### Exercise requirements
Drawing on the page excerpt about Turkey, explain in one to three sentences why high-rise home construction is extensive in Istanbul.

### Page excerpt
[Start]

Geologically speaking, in Turkey, tectonic plates still cause earthquakes, volcanic eruptions, and recrystallized limestone. Water and wind contribute to rugged terrain, and erosion. In Cappadocia’s lunar-like landscape, early inhabitants carved villages from volcanic ash.
This young democratic republic, formed in 1923 by the revered Ataturk, is still developing, but removing religious control from government has helped Turkey thrive. Istanbul bustles with numerous small shop owners, but urban sprawl and deforestation are environmental problems. In 15 years, Istanbul’s population doubled to 20 million. Consequently, high-rise home construction is extensive. Mass transit exists, but cars and manufacturing contribute to air and water pollution.
Turkey has diverse ecosystems. Rugged mountains, windswept grasslands, and coastal habitats support trout, sea bass, lynx, jackal, brown bear, boar, fox, ibex, and goats as well as shore, field, and upland bird species. Lizards and feral cats frequent old ruins. The Taurus Frog is endangered. The hoopoe bird is stunningly beautiful. A mammoth reforestation project is underway preserving habitat and curbing erosion and degradation. Although most Turkish citizens are seemingly indifferent about climate change, tree planting helps. Also, your hotel key card, when removed from a room slot, turns all the electricity off. There are motion lights in all the hallways, too, which are real energy savers.
Much land is very fertile. Pesticide use is rising, but it is still lower than in most countries. Of course, the Mediterranean diet, which Turkey epouses, is known to be the healthiest. Fresh fruits and vegetables are mainstays, along with hot tea ready at every meal. Intriguing spices, toppings, eggplant dishes, cheeses, olives, and yogurts are usual offerings. Lentil soup, lamb kebobs and fresh fish are tasty. Colorful food markets line city streets. Most food is locally produced, helping prevent air pollution from transportation fuel use. Speaking of transportation, roads are good. If you stop to refuel, you’ll find fast healthy cafeteria food—unlike ours.

[End]

### Records

[Start]

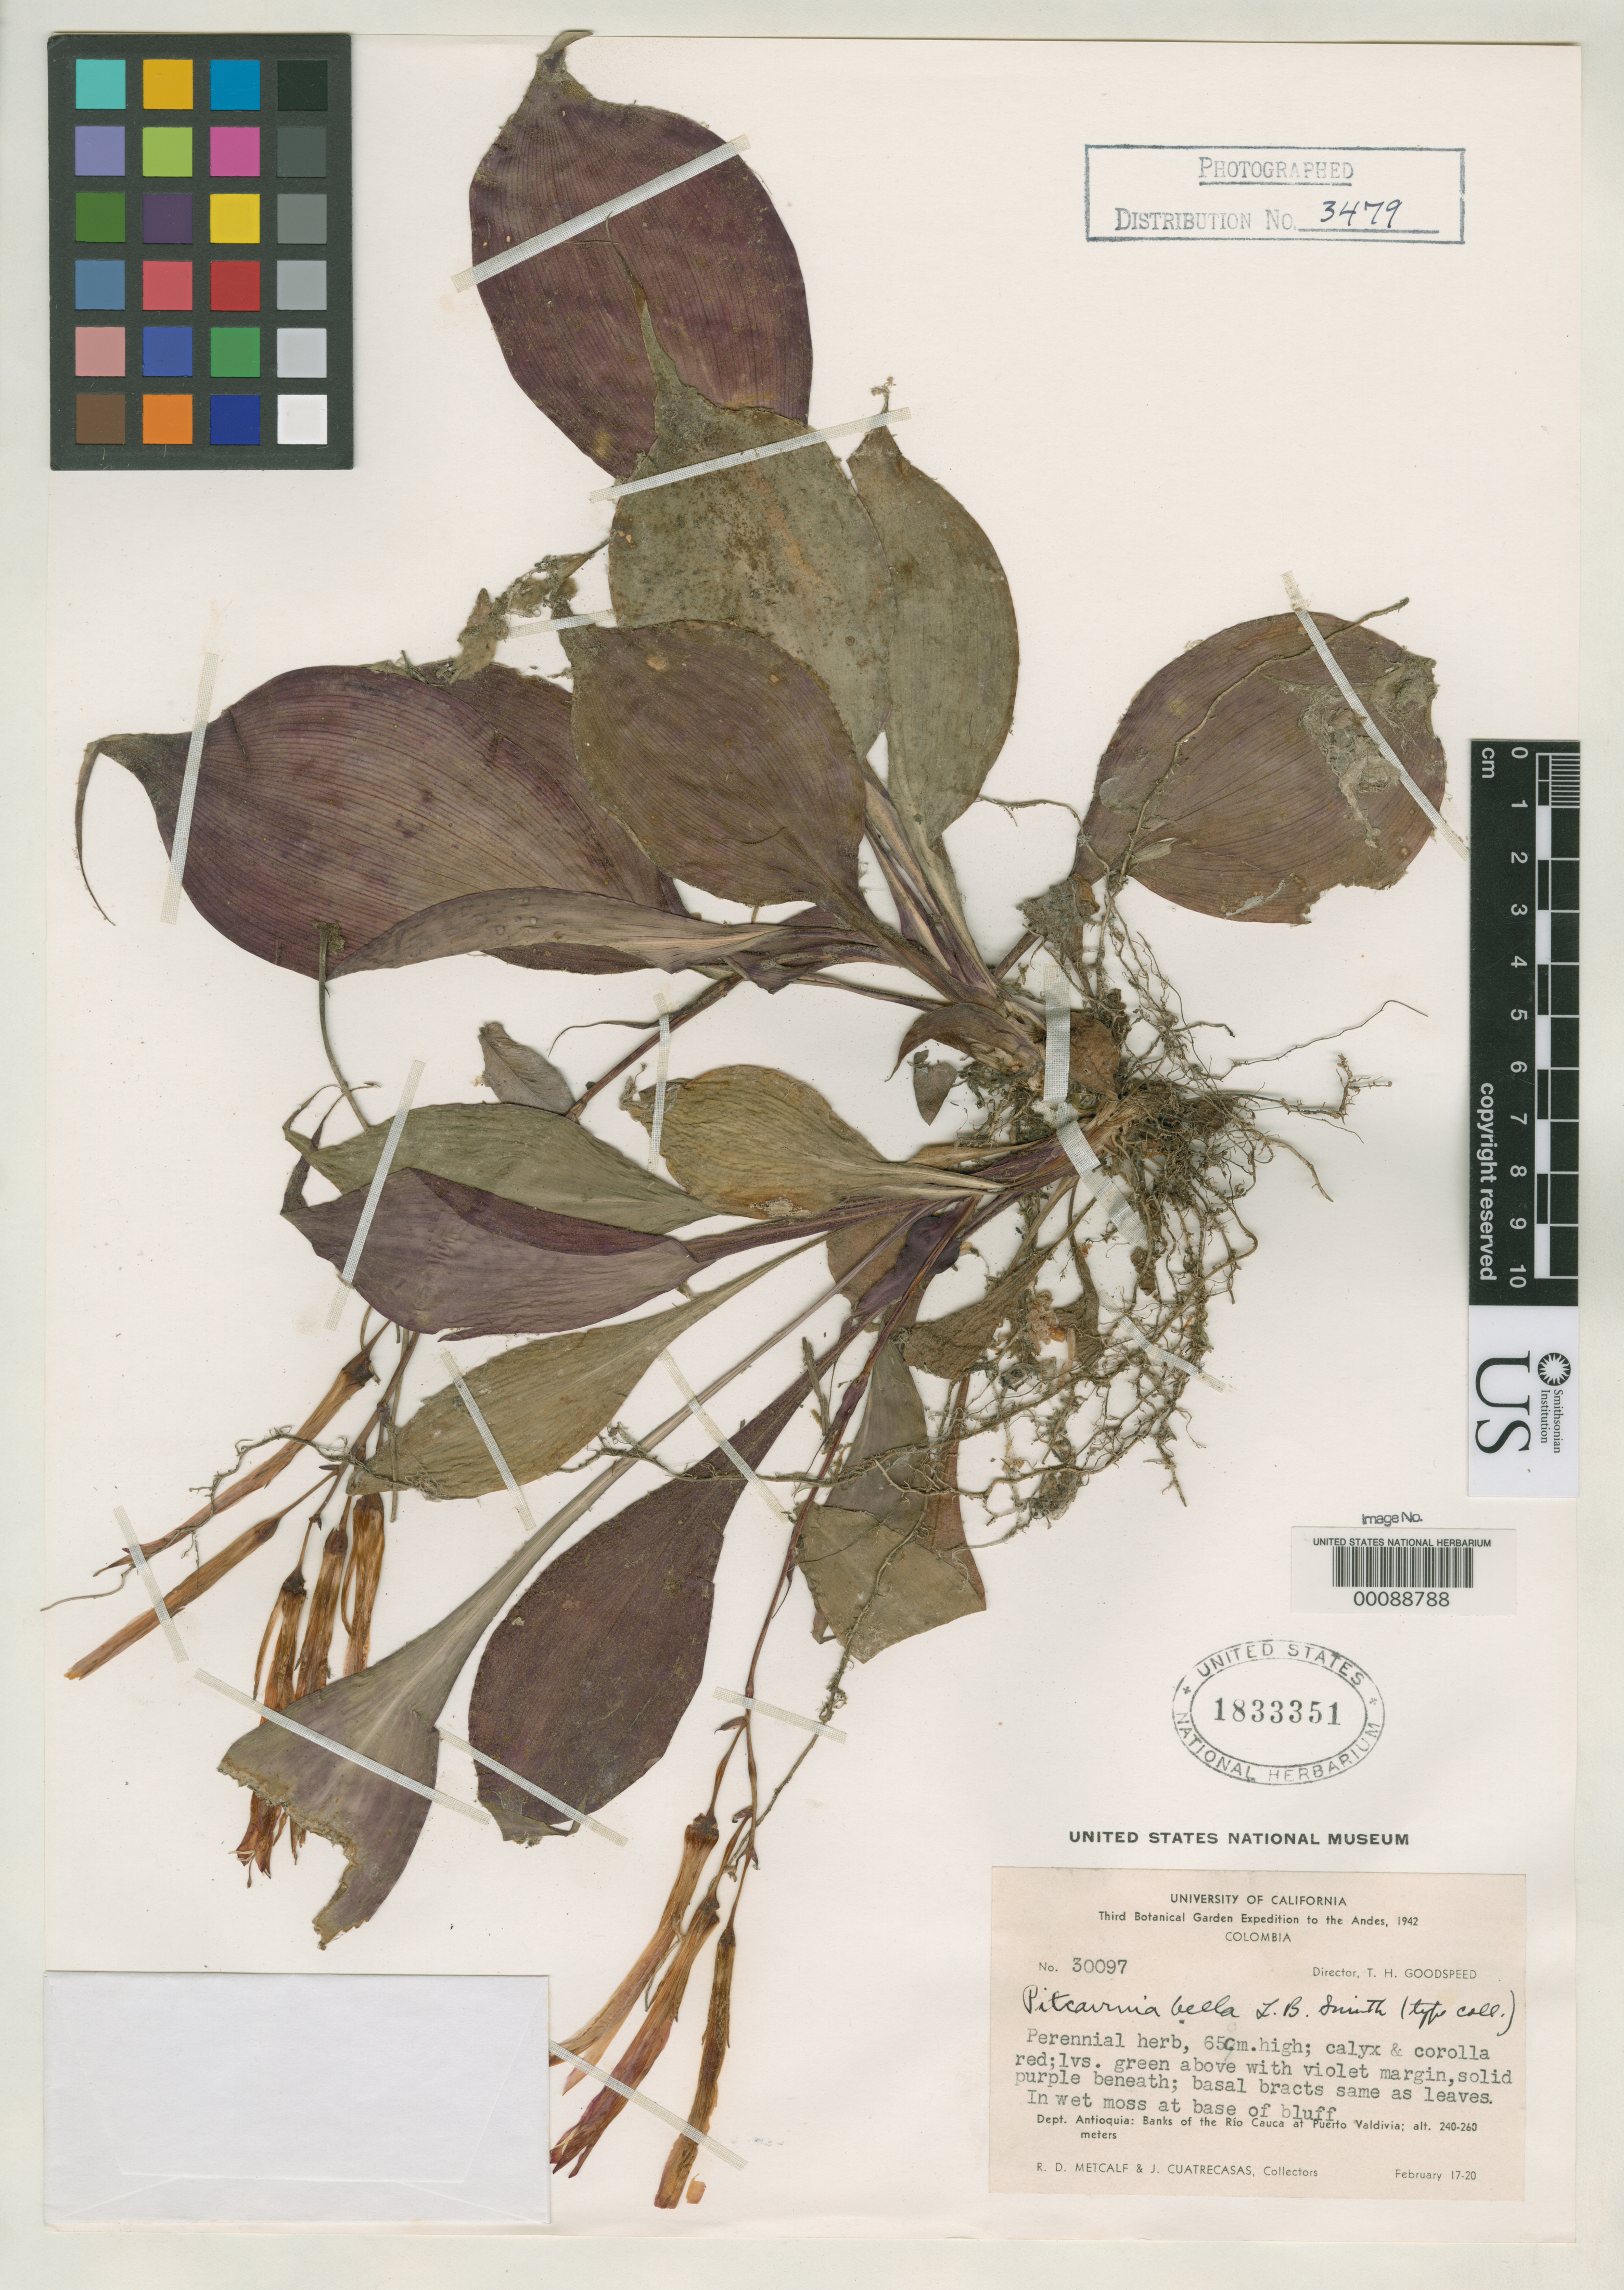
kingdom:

[End]
[Start]

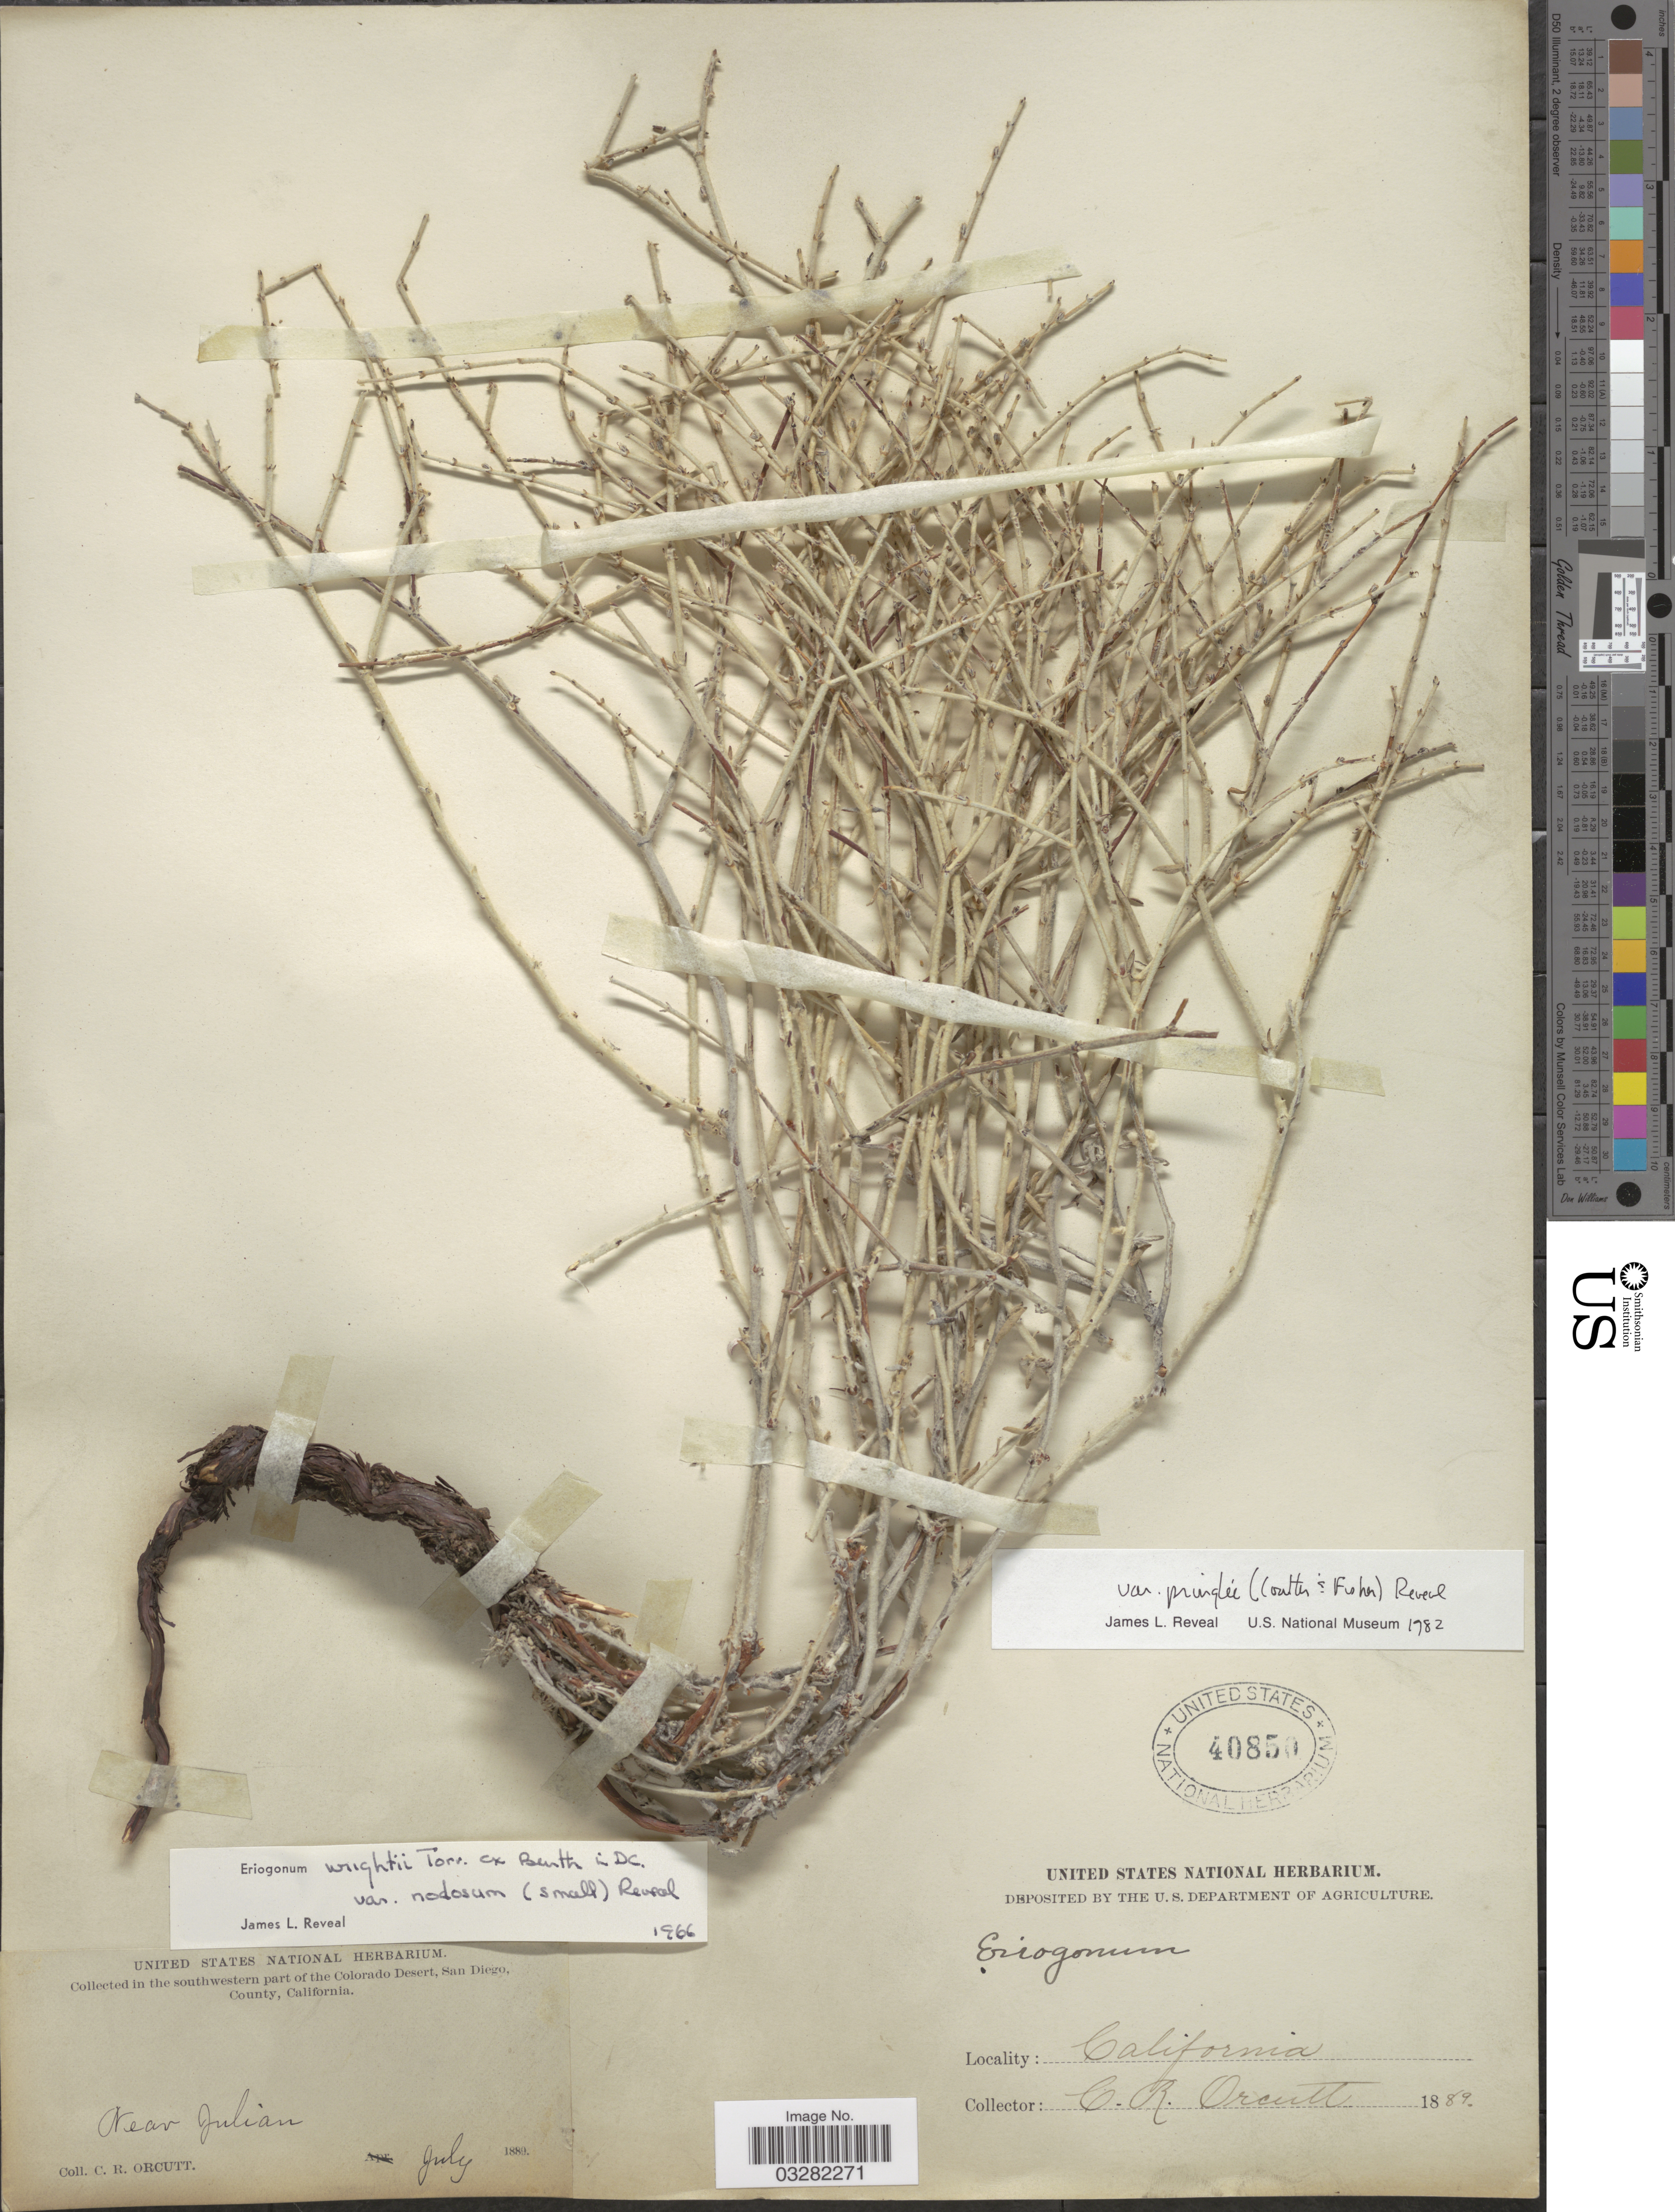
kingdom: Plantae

[End]

### The reply
High-rise home construction is extensive because Istanbul's population doubled to 20 million in 15 years. The excerpt presents the building as a direct consequence of that rapid growth.